Question #5a595

So, the velocity of your spacecraft forms a `30^@` angle with the horizontal. This means that the spacecraft's motion can be described as a combination of a vertical movement and of a horizontal movement.

The vertical and horizontal components of the initial velocity will be

`{(v_(0x) = v_0 cos(30^@)), (v_(0y) = v_0 sin(30^@)) :}`

At some point in time, the two engines of the ship fire for 475 s. The two accelerations induced by the two separate engines are directed east, or along the y direction, and north, or along the x direction.

This means that you can write

`{ (a_x = "6.3 m/s"^2), (a_y = "2.85 m/s"^2) :}`

The acceleration oriented along the y axis will influence the vertical component of the initial velocity, and the acceleration oriented along the x axis will influence the horizontal component of the initial velocity.

This means that you can write

`{(v_x = v_(0x) + a_x * t), (v_y = v_(0y) + a_y * t) :}`

Plug in your values and solve for the vertical and horizontal components of the final velocity.

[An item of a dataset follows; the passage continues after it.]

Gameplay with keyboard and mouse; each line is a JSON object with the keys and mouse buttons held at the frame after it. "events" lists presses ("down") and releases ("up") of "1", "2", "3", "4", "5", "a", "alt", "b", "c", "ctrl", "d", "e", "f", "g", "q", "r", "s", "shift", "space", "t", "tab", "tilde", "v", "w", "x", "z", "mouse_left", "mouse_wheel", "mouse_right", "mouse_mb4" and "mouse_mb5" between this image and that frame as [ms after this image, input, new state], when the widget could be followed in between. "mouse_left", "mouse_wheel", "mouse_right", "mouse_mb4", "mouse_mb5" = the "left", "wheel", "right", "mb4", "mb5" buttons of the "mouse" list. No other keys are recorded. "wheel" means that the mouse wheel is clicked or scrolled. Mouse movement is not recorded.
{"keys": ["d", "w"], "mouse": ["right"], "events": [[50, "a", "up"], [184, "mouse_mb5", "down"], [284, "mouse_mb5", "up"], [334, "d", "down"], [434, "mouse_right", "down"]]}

`v_x = 2650 "m"/"s" cos(30^@) + 6.3"m"/"s"^(cancel(2)) * 475cancel("s")`

`v_x = 2650 * sqrt(3)/2 + 2992.5 = "5287.5 m/s"`

and

`v_y = 2650 "m"/"s" sin(30^@) + 2.85"m"/"s"^(cancel(2)) * 475cancel("s")`

`v_y = 2650 * 1/2 + 1353.75 = "2678.8 m/s"`

To get the final velocity of the spacecraft, use Pythagoras' Theorem

`v_"final" = sqrt(v_x^2 + v_y^2)`

`v_"final" = sqrt(5287.5""^2 + 2678.8""^2) = color(green)("5930 m/s")`